Prime Minister Narendra Modi's meeting with his predecessor Dr Manmohan Singh shortly after the two exchanged barbs in public space on Wednesday has triggered off speculation regarding the nature of their discussions. Congress vice president Rahul Gandhi tried to derive political capital from it by claiming that Modi took lessons on how to run the economy from Singh, while sources insisted that the two had met at the behest of the Prime Minister, to have a one on one interaction regarding certain issues which are only privy to those who hold the august office.
Singh has been at the receiving end of the attack from top BJP leaders during the one year celebrations of the Modi government and earlier in the day minced no words to slam the NDA regime for its policies, while claiming that the performance of the Central government under him was far more impressive since it had ensured that the growth rate of the economy remained on the average of around 8.5%. BJP president Amit Shah lashed out at Singh, accusing him of presiding over a corrupt regime, even if he himself was considered to be a man of great integrity.
The political powwows apart, the meeting between the former and present PM took everyone by surprise and by sheer coincidence took place on the 51st death anniversary of India's first PM, Jawaharlal Nehru. Rahul's remarks indicated that the Congress high command was not happy by this and though it could not say anything against Singh, it chose to allow the party vice president to convey his displeasure by his observations. What the Congress leadership has till this day not been able to explain is that why Singh was not a part of its campaign apparatus during the 2014 Lok Sabha elections, especially because it was his government which was facing the trial before the people.
One would have expected him to be more proactive, but he hardly participated in any election rally to defend his government or to make a case in favour of the Congress continuing. Whether it was reluctance on Singh's part or a conscious decision of the high command is something which has never been expressed in public domain. It was the way he was treated that became one of the many factors which resulted in the Congress being reduced to 44 in the Lok Sabha.
Whether anyone likes it or not, Modi's greatest achievement in the last one year has been that he has been able to restore the sanctity and prestige of the office of the Prime Minister by clearly demonstrating that the buck stops with him. This was certainly not happening during the UPA regime and there is an element of truth in the fact that 10 Janpath was the controlling authority of the government.
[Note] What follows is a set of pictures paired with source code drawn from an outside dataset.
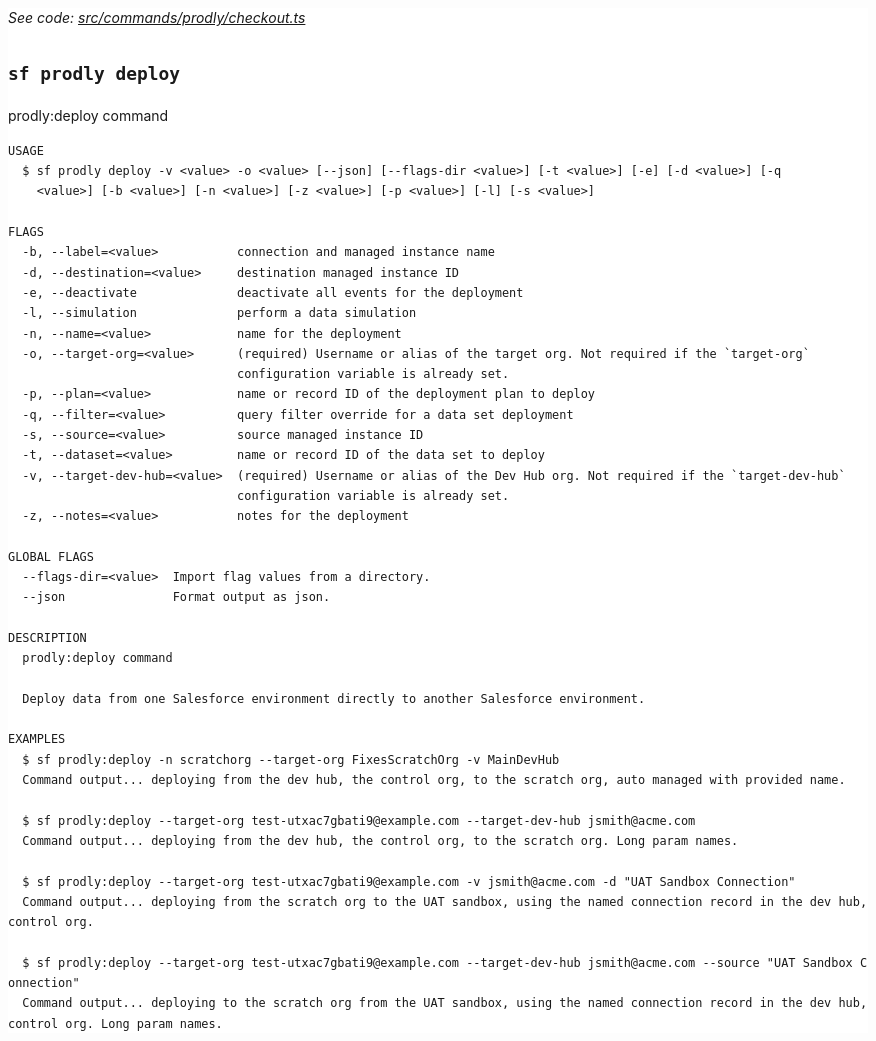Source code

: _See code: [src/commands/prodly/checkout.ts](https://github.com/prodly/prodly-sf-cli/blob/v1.5.0/src/commands/prodly/checkout.ts)_

## `sf prodly deploy`

prodly:deploy command

```
USAGE
  $ sf prodly deploy -v <value> -o <value> [--json] [--flags-dir <value>] [-t <value>] [-e] [-d <value>] [-q
    <value>] [-b <value>] [-n <value>] [-z <value>] [-p <value>] [-l] [-s <value>]

FLAGS
  -b, --label=<value>           connection and managed instance name
  -d, --destination=<value>     destination managed instance ID
  -e, --deactivate              deactivate all events for the deployment
  -l, --simulation              perform a data simulation
  -n, --name=<value>            name for the deployment
  -o, --target-org=<value>      (required) Username or alias of the target org. Not required if the `target-org`
                                configuration variable is already set.
  -p, --plan=<value>            name or record ID of the deployment plan to deploy
  -q, --filter=<value>          query filter override for a data set deployment
  -s, --source=<value>          source managed instance ID
  -t, --dataset=<value>         name or record ID of the data set to deploy
  -v, --target-dev-hub=<value>  (required) Username or alias of the Dev Hub org. Not required if the `target-dev-hub`
                                configuration variable is already set.
  -z, --notes=<value>           notes for the deployment

GLOBAL FLAGS
  --flags-dir=<value>  Import flag values from a directory.
  --json               Format output as json.

DESCRIPTION
  prodly:deploy command

  Deploy data from one Salesforce environment directly to another Salesforce environment.

EXAMPLES
  $ sf prodly:deploy -n scratchorg --target-org FixesScratchOrg -v MainDevHub
  Command output... deploying from the dev hub, the control org, to the scratch org, auto managed with provided name.

  $ sf prodly:deploy --target-org test-utxac7gbati9@example.com --target-dev-hub jsmith@acme.com
  Command output... deploying from the dev hub, the control org, to the scratch org. Long param names.

  $ sf prodly:deploy --target-org test-utxac7gbati9@example.com -v jsmith@acme.com -d "UAT Sandbox Connection"
  Command output... deploying from the scratch org to the UAT sandbox, using the named connection record in the dev hub, control org.

  $ sf prodly:deploy --target-org test-utxac7gbati9@example.com --target-dev-hub jsmith@acme.com --source "UAT Sandbox Connection"
  Command output... deploying to the scratch org from the UAT sandbox, using the named connection record in the dev hub, control org. Long param names.
```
Coming back to the Modi-Singh meeting, much is being talked about in the corridors of power on what they actually discussed. The conversation between the two is highly privileged but that has not stopped tongues from wagging. One unconfirmed report doing the rounds is that Singh was eager to explain to Modi why he had lashed out against his government that morning itself and the meeting which had been fixed earlier provided the right platform. Even if it may sound totally unlikely, according to the Lutyens' zone buzz, Singh has been worried ever since his name figured in the coal scam as it has damaged his reputation of Mr Clean immensely. The buzz is that he told Modi that his attack against his government was at the instance of a close aide of the Congress president and left to himself, he would have never said what he said.
Now whether he conveyed any such thing to the Prime Minister or not is something that cannot be easily confirmed or denied. Congress sources said that its top leaders have been conscious of efforts being made by some persons close to the present regime to make Singh talk against the high command and share the methodology used by party leaders to influence him for taking decisions or making him look the other way. There have been a few who have even suggested that the only way Singh could keep himself out of the scams was to virtually turn an approver. This kind of talk and speculation is bound to gain currency unless Singh comes clean and explains what was discussed in the meeting between the two leaders. Modi will maintain his silence since it suits him politically to allow the rumours and speculation to go viral. The result is that it puts the Congress high command in an uncomfortable position. His office, however, described it as "a courtesy call".
Singh has always been considered by the political elements in the Congress as a rank opportunist, who played second fiddle to Sonia Gandhi to advance his career. He never had any stakes in the future of the party and even now can leave it in lurch if the situation and circumstances demand. Between us.